Cape Town is drowning in confusion over the drought crisis

19 January 2018 - 13:18
By tom eaton AND Tom Eaton
People queue to  fill up water bottles at Muizenberg spring in Cape Town.
Image: Esa Alexander People queue to fill up water bottles at Muizenberg spring in Cape Town.

Here’s what we know about the Cape Town water crisis right now.

From February, Capetonians will be urged to use 50 litres of water per person per day, except for the 60% of them who were previously urged to use only 87 litres per day but will now continue using more than 87 litres per day because – and this is really shocking – it turns out that urging has no coercive effect whatsoever.

This news, however, has come as a welcome relief to the one percent who, until now, had been the prime suspects when it came to excessive water use: Cape Town’s 60% have proved that you don’t have to be in the one percent to be 100% entitled asshole.

There has been some confusion about urban versus rural water use.
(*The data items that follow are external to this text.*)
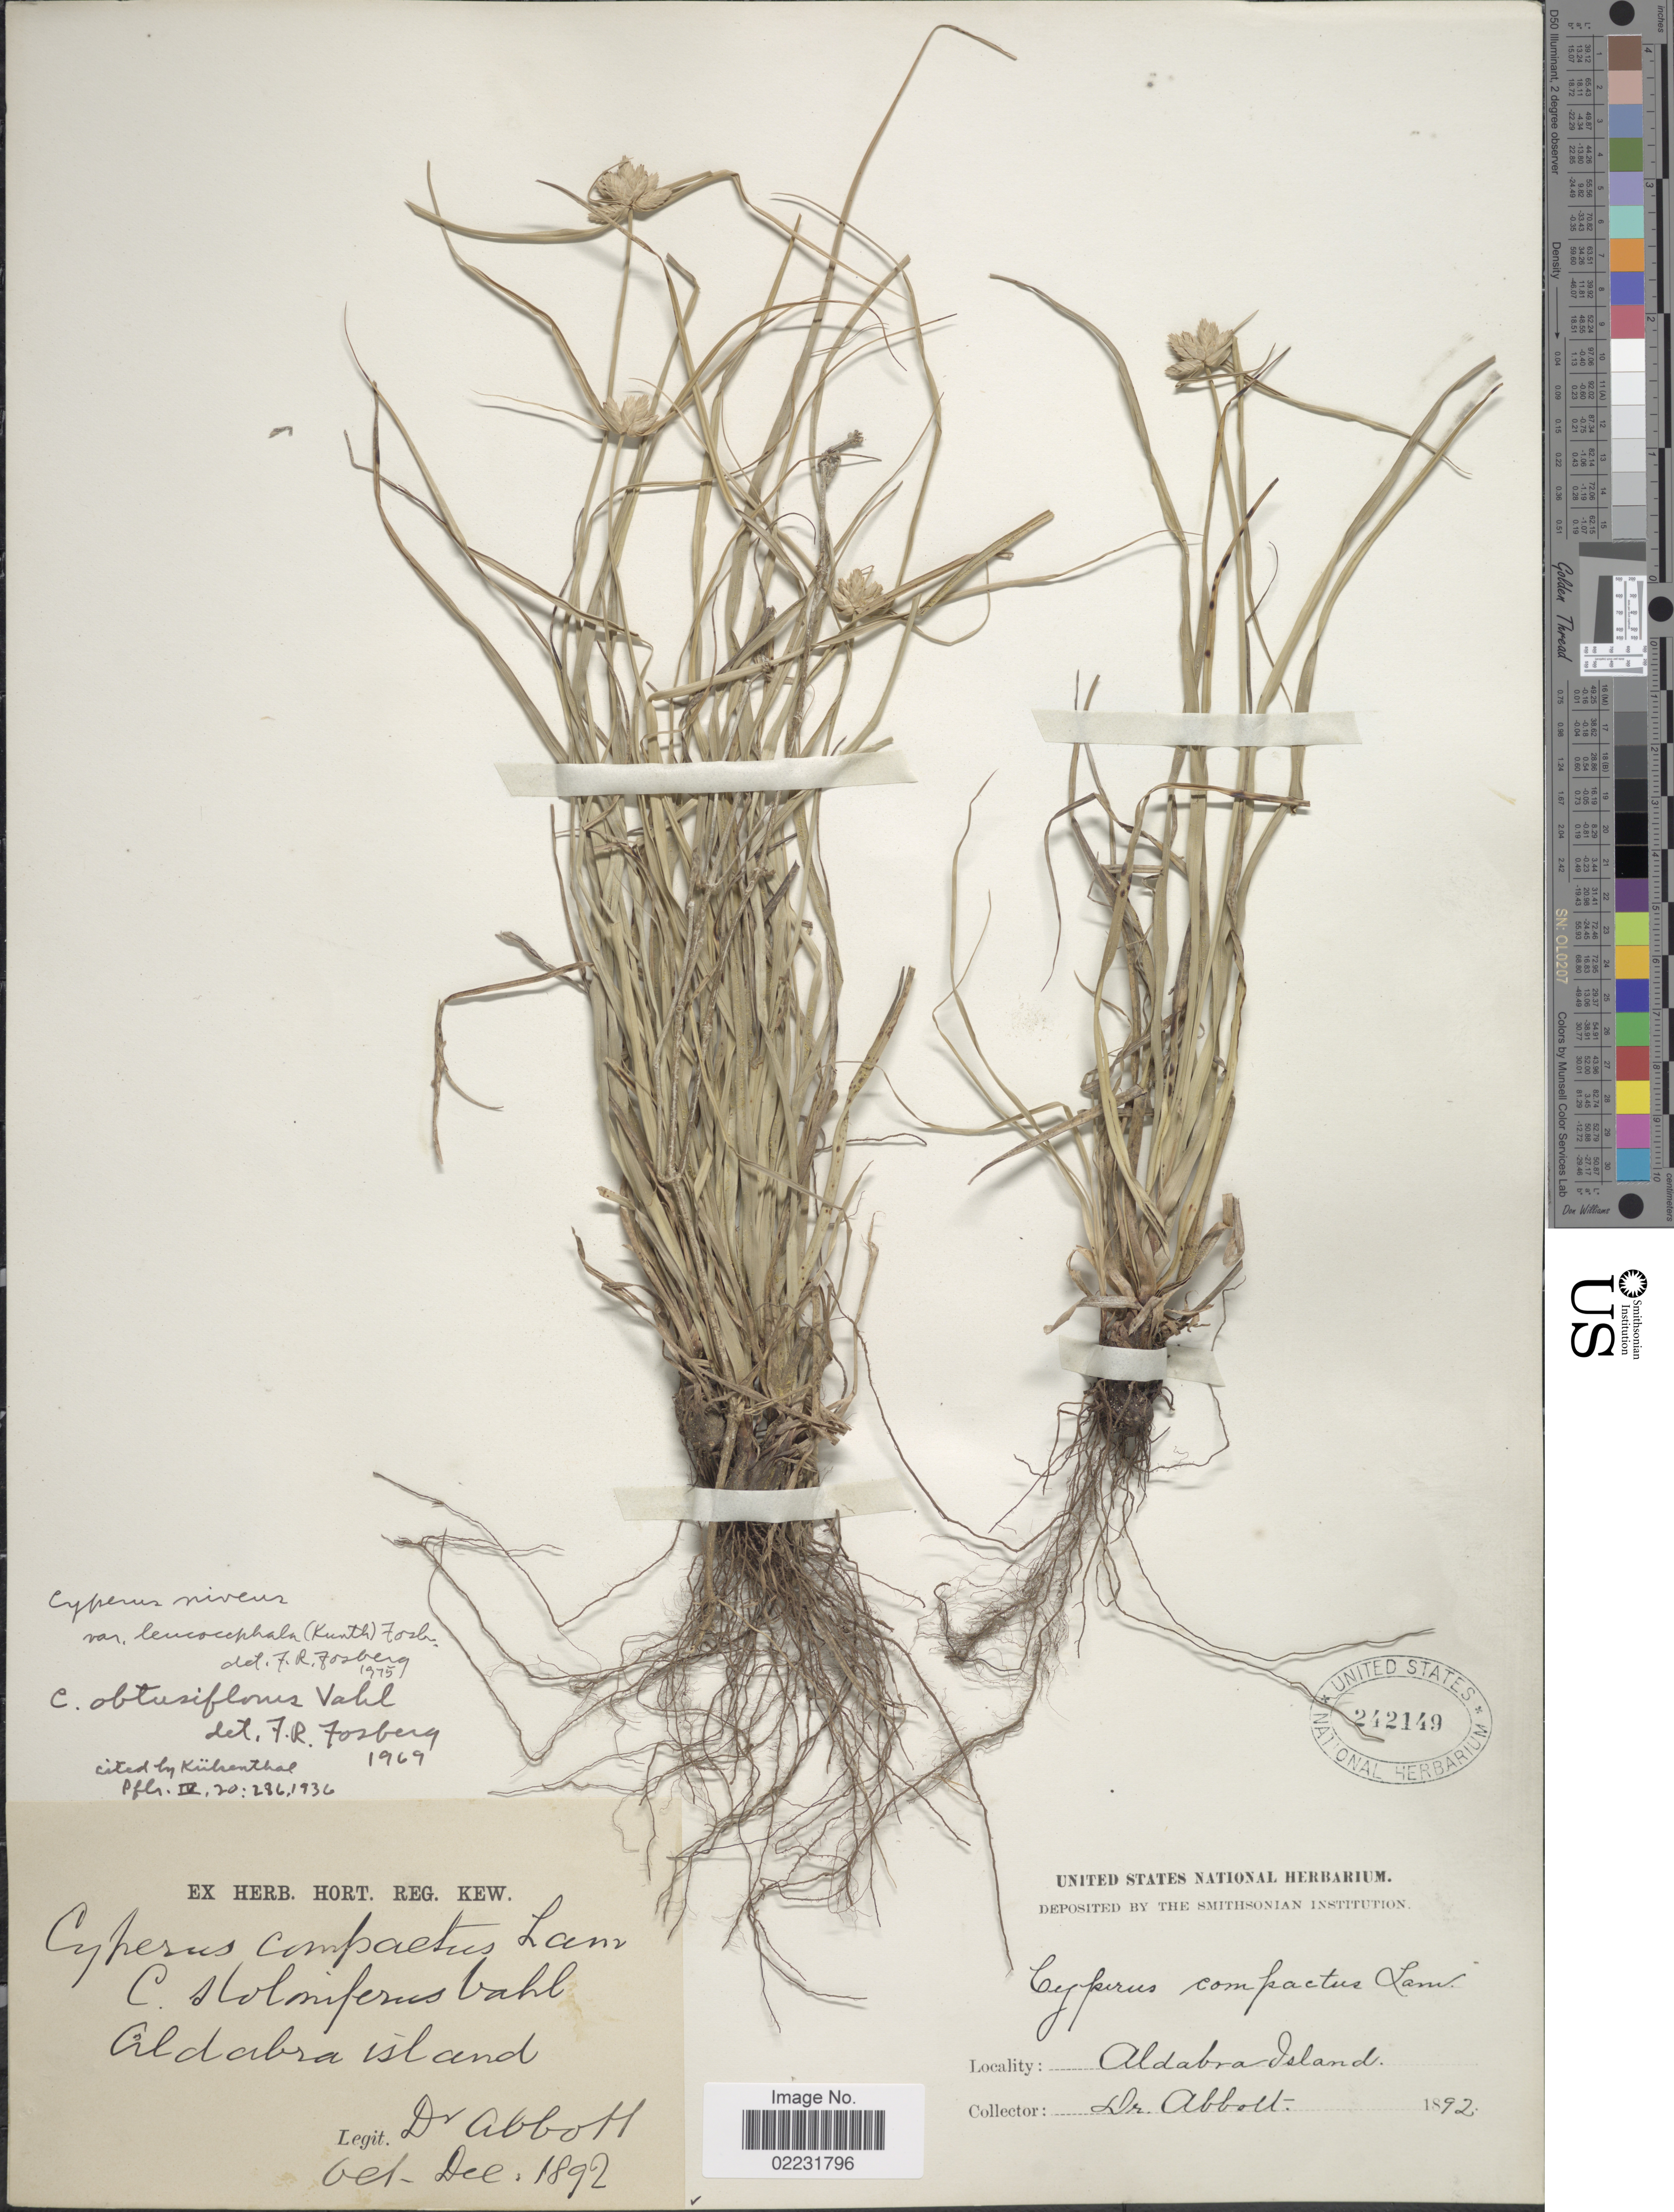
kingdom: Plantae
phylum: Tracheophyta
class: Liliopsida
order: Poales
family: Cyperaceae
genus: Cyperus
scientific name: Cyperus obtusiflorus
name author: Vahl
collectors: -- Abbott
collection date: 1892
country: Seychelles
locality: Aldabra Island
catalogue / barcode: US 242149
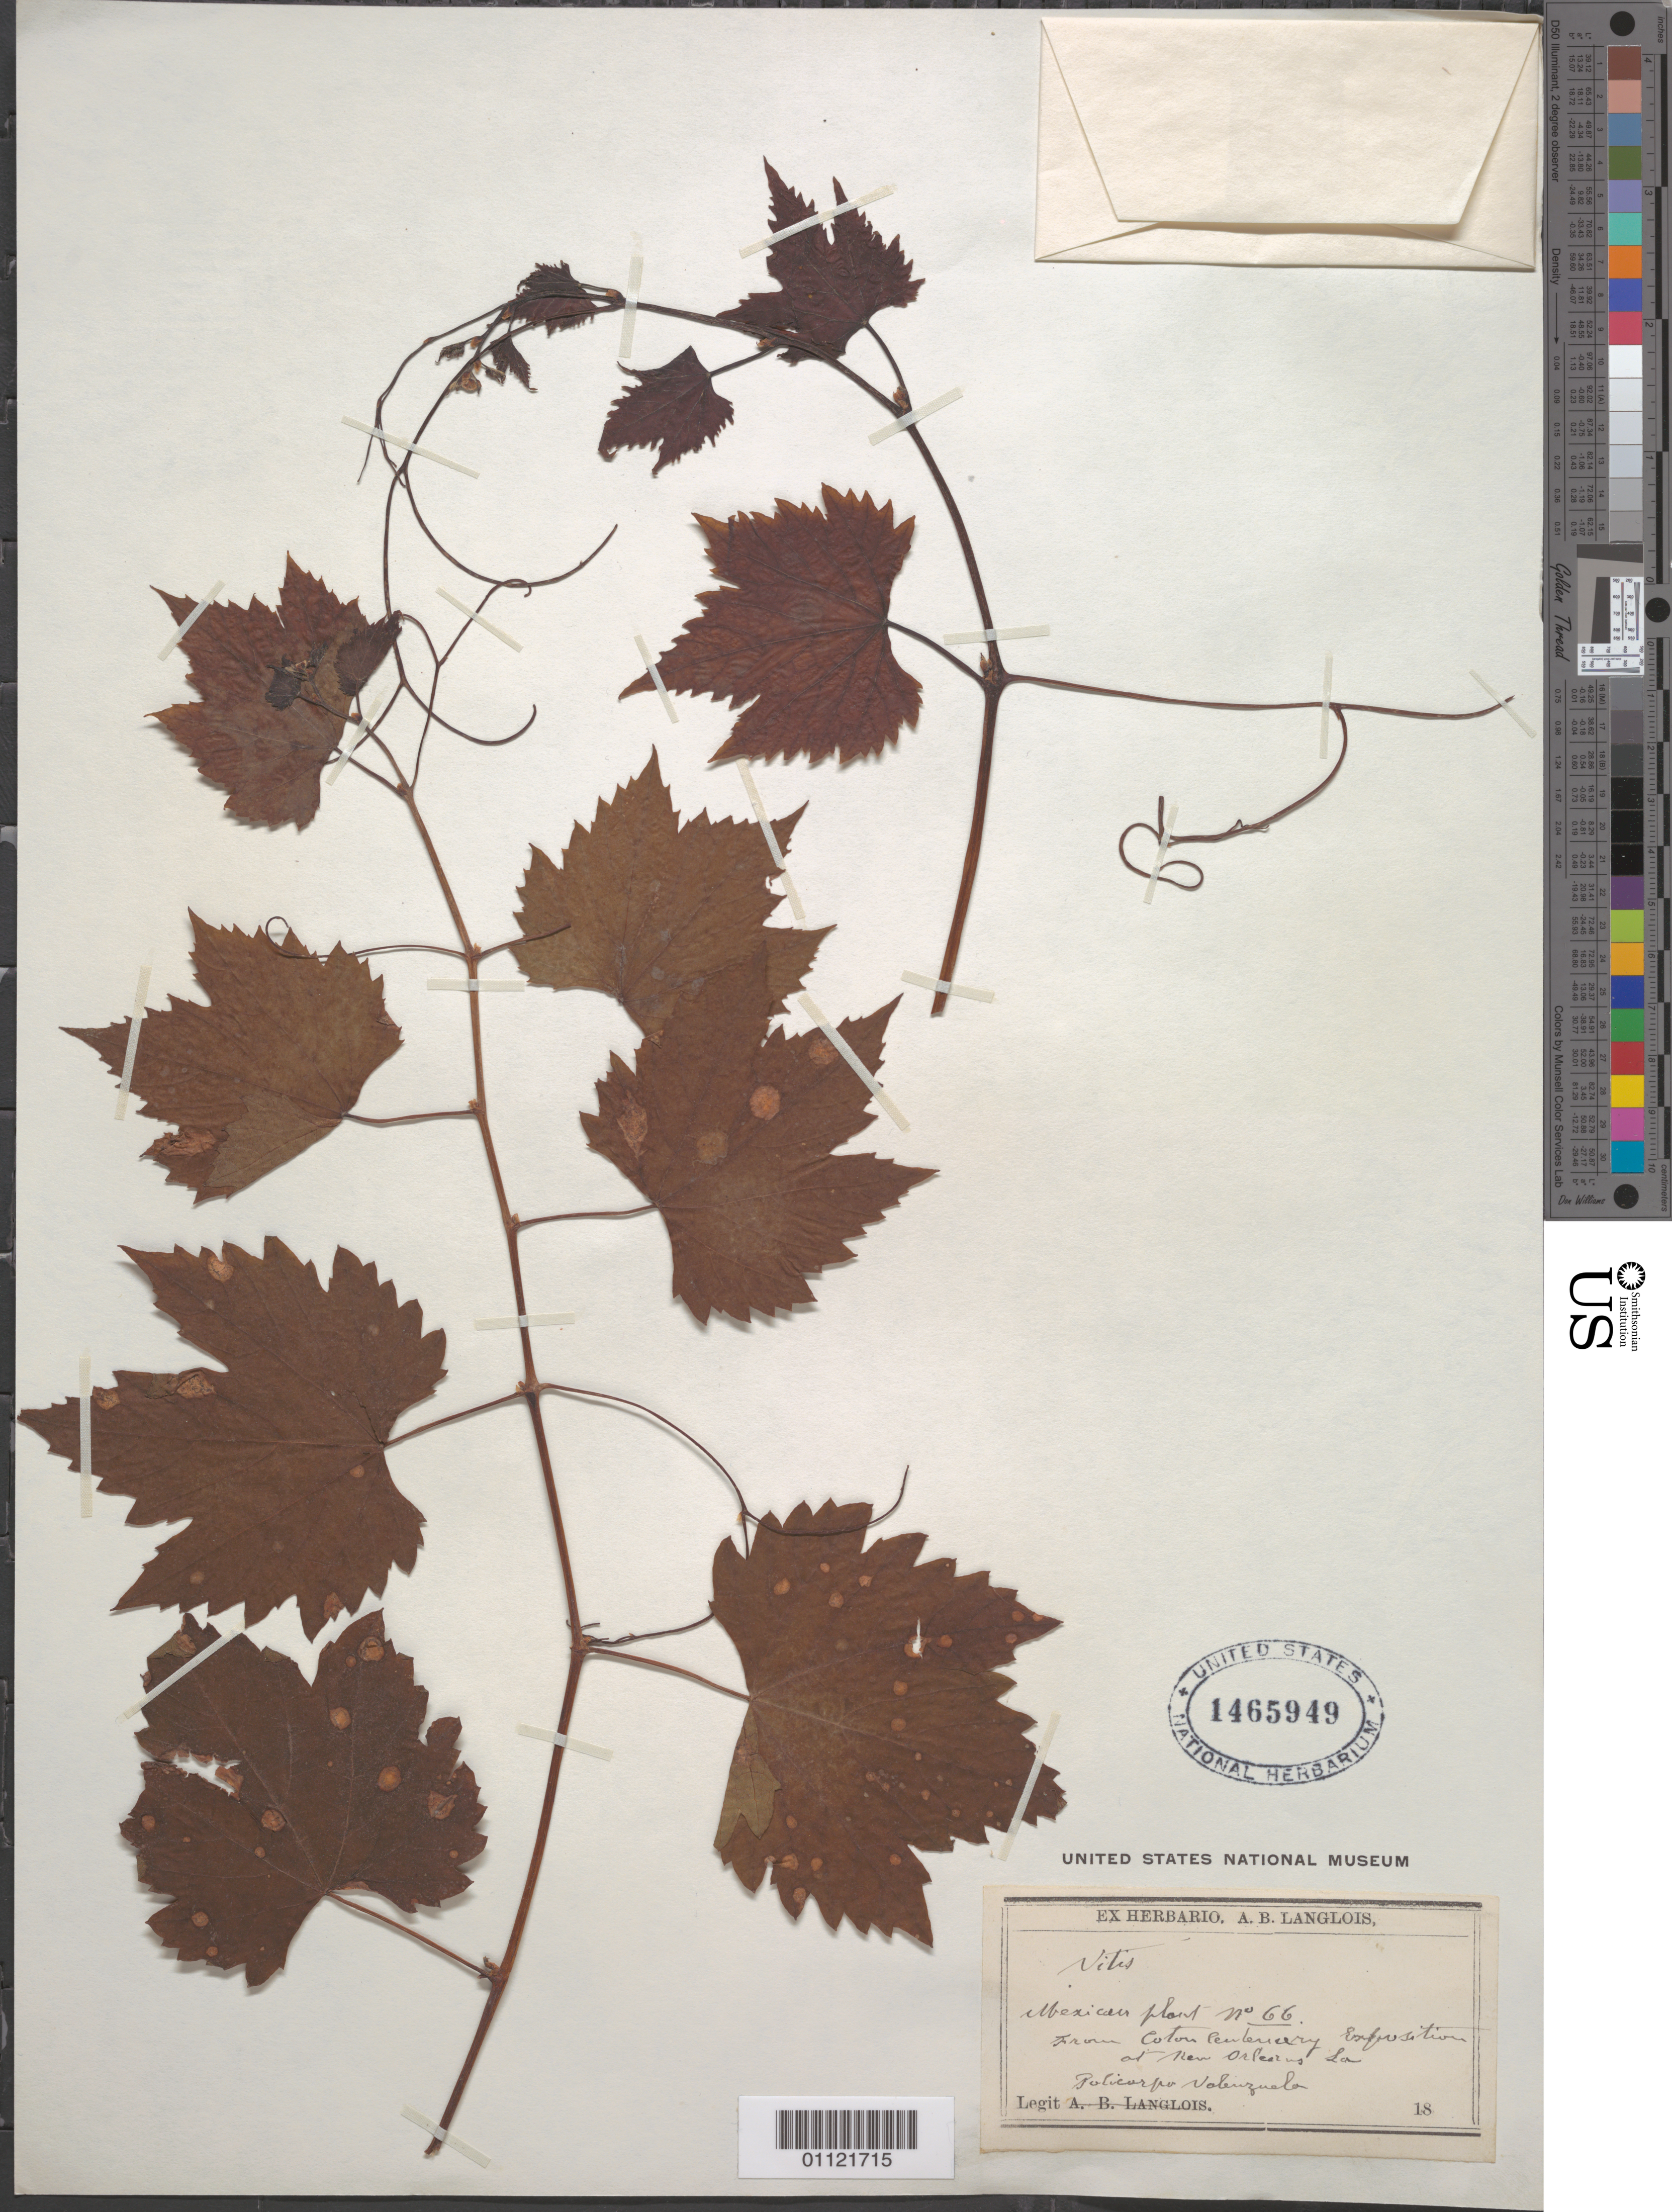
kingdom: Plantae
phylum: Tracheophyta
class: Magnoliopsida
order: Vitales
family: Vitaceae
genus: Vitis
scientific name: Vitis sp.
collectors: P. Valenzuela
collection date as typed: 18--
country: United States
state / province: Louisiana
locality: From Coton Peulerieery Exposition at New Orleans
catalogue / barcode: US 1465949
The fact is that farmers are using almost exactly as much water as the city, and have taken a massive hit as they have reduced water consumption by over 50%, and have started racking up major financial losses, except on Facebook, where farmers are using between 100% and 250% of all current and future water.

People also don’t seem sure whether the desalination plants are being built and if the aquifers are being drilled. The answer is: absolutely, yes, soon, almost certainly, partially, and no.

Just because it has the potential to devolve into a bloody, roaring, dystopian nightmare, there is no reason why it can’t devolve into a well-run bloody, roaring, dystopian nightmare.

Most dramatically of all, we now know that on April 21, “Day Zero”, the city will turn off the taps but only in everyone’s houses and schools and most businesses. That’s because Patricia de Lille said that a well-run city doesn’t run out of water and, because Cape Town is a well-run city, the water will be turned off before it runs out and so, even though it will feel like the water has run out, what with toilets no longer flushing and the economy grinding to a halt, it is important to remember at all times, especially when you’re looking for somewhere downwind to poop, that Cape Town remains a well-run city and that there are loads of water being doled out at collection points and guarded by police in riot gear.

I can’t emphasise this enough: Just because it has the potential to devolve into a bloody, roaring, dystopian nightmare, there is no reason why it can’t devolve into a well-run bloody, roaring, dystopian nightmare.

How did we get here? That’s easy. We know that this crisis arose because the provincial government didn’t react quickly enough to the fact that the national government wasn’t reacting at all, and that it is mostly the fault of Patricia de Lille, who is completely blameless, the real villain being Helen Zille, who tried to tackle the crisis years ago and also ignored it until it was too late. (Also climate change and science, but I concede that it’s fantastically unrewarding having a Facebook fight with a data set and a graph so I don’t expect you to get worked up about that.)

The most important thing we know for sure, however, is that we don’t know anything for sure.

At this point I’m not even sure I believe the city’s figures about anything. How do they know how many people live in a house when they don’t even know how many people live in Cape Town? In fact I’m no longer sure they could tell us the truth even if they knew it.

For example: the city dare not tell us that it’s all going to be OK. Offer even a whisper of reassurance and the 60%ers will throw the sluices even wider and go back to growing their ornamental mangrove swamps and washing their cars with the annual rainfall of Belize.

But if we can’t depend on them to tell us the good news, can we trust them to tell us the bad? It sounds mad, but given how unhinged this is all feeling, I have serious doubts. Should the worst really happen, Mmusi Maimane cannot go on TV and say: “Ja nee, I’m afraid this one got away from us, so those who can evacuate should probably start making plans sooner rather than later.” So what will they tell us? And when?

Which brings us to the thing that Cape Town needs even more urgently than rain: visible, reassuringly busy leadership.

Everyone in the city is feeling the vacuum. We’re all floating, helpless and anxious, gravitating towards anyone who knows anything even faintly official or scientific. Hell, if Cyril Ramaphosa got up on the balcony at the city hall and outlined a draconian plan to crack down on water wastage and explained the practicalities of life beyond Day Zero, I swear the ANC would double its vote in the province.

Meanwhile, I pray that nobody in the administration is involved in any industrial-scale cheating by some politically connected bottling plant or farm. Because if that ever came out, Capetonians would crucify the people involved. I don’t mean that figuratively. I mean we’d take them and nail them to crosses, upside down, all along the M5.

Yesterday the mayor’s office told me that they would reveal the Day Zero plans soon. It was good to get a response, but soon needs to be today. Because time, like baths, is a luxury we can no longer afford.